RNA (ribonucleic acid) is the other nucleic acid found in the nucleus and cytoplasm of cells. RNA plays an important role in protein synthesis and other chemical activities of the cell. Its structure is similar to that of DNA, although RNA is single stranded. Also, the base uracil replaces thymine in RNA. Genetic information is stored by DNA involving particular sequences of nucleotides in the nucleus of cells, and RNA carries that coded information to other parts of the cell, where it is converted into proteins.

The total of the proteins produced from all the genes of a genome in a cell is called the proteome, which changes from instant to instant in response to thousands of intra- and extracellular chemical signals. Protein chemistry and behavior are specified by gene sequences and by the number and kinds of other proteins simultaneously synthesized in the same cell, and by those interrelatioships.

The “central dogma of molecular biology” is the principal statement of the molecular basis of gene action. Genetic information is stored in and transmitted as DNA. Genes are expressed by being copied (transcription) as RNA, which is processed into mRNA (messenger RNA). The information in mRNA is translated (translation) into a protein sequence using a genetic code to interpret a sequential triplet of nucleotides (codons) as instructions to add one of 20 amino acids or to stop translation. More simply put, DNA carries the genetic information that is transcribed to RNA and subsequently translated to protein.


The Human Genome

The human genome was sequenced in 2003. Following are a few interesting highlights from the first Department of Energy publications analyzing the sequence:

  • The human genome contains 3 billion chemical nucleotide bases (A, C, T, and G).
  • The average gene consists of 3,000 bases, but sizes vary greatly, with the largest known human gene being dystrophin at 2.4 million bases.
  • The total number of genes is estimated at 30,000 to 35,000.
  • The functions are unknown for more than 50% of discovered genes.
  • The human genome sequence is almost (99.9%) exactly the same in all people.
  • About 2% of the genome encodes instructions for the synthesis of proteins.
  • Repeat sequences that do not code for proteins (“junk DNA”) make up at least 50% of the human genome.
  • Repeat sequences are thought to have no direct functions, but they shed light on chromosome structure and dynamics.

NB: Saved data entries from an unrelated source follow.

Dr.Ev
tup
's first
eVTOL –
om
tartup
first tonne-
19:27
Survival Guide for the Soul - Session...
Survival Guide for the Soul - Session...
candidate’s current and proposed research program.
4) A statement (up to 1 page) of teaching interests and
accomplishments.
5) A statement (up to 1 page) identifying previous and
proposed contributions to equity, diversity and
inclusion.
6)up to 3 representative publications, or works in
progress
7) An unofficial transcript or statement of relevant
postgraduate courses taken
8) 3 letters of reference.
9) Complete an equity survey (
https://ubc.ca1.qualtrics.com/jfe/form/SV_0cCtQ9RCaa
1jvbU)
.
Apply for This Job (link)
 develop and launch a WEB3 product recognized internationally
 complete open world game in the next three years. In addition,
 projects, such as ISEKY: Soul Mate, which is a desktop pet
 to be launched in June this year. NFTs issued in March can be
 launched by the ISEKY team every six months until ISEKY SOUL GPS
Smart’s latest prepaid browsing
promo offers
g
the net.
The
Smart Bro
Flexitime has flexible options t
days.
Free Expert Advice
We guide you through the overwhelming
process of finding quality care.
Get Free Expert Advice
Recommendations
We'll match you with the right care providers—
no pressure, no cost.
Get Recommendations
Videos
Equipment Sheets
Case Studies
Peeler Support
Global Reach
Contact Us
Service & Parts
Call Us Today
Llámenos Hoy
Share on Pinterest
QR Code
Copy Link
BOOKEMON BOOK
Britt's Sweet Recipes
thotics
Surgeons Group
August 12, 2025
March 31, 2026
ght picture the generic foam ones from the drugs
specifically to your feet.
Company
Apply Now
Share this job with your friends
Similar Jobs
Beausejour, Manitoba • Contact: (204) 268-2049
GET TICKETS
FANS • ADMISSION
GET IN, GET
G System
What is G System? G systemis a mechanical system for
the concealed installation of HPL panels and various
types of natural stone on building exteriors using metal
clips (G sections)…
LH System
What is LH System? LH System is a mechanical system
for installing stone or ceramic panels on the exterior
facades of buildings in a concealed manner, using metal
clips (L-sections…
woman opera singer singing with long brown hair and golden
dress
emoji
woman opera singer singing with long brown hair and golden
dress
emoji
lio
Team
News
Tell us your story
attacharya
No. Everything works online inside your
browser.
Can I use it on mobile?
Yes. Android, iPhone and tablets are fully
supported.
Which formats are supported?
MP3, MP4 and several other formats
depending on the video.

Over time, these repeats reshape the genome by rearranging it, thereby creating entirely new genes or modifying and reshuffling existing genes.
  • The human genome has a much greater portion (50%) of repeat sequences than the mustard weed (11%), the worm (7%), and the fly (3%).
  • During the past 50 million years, a dramatic decrease seems to have occurred in the rate of accumulation of repeats in the human genome.
  • Over 40% of the predicted human proteins share similarity with fruit-fly or worm proteins.
  • Genes appear to be concentrated in random areas along the genome, with vast expanses of noncoding DNA between.
  • Chromosome 1 (the largest human chromosome) has the most genes (2,968), and the Y chromosome has the fewest (231).
  • Genes have been pinpointed and particular sequences in those genes associated with numerous diseases and disorders including breast cancer, muscle disease, deafness, and blindness.
  • Scientists have identified about 3 million locations where single-base DNA differences occur in people. This information promises to revolutionize the process of finding DNA sequences associated with such common diseases as cardiovascular disease, diabetes, arthritis, and cancers.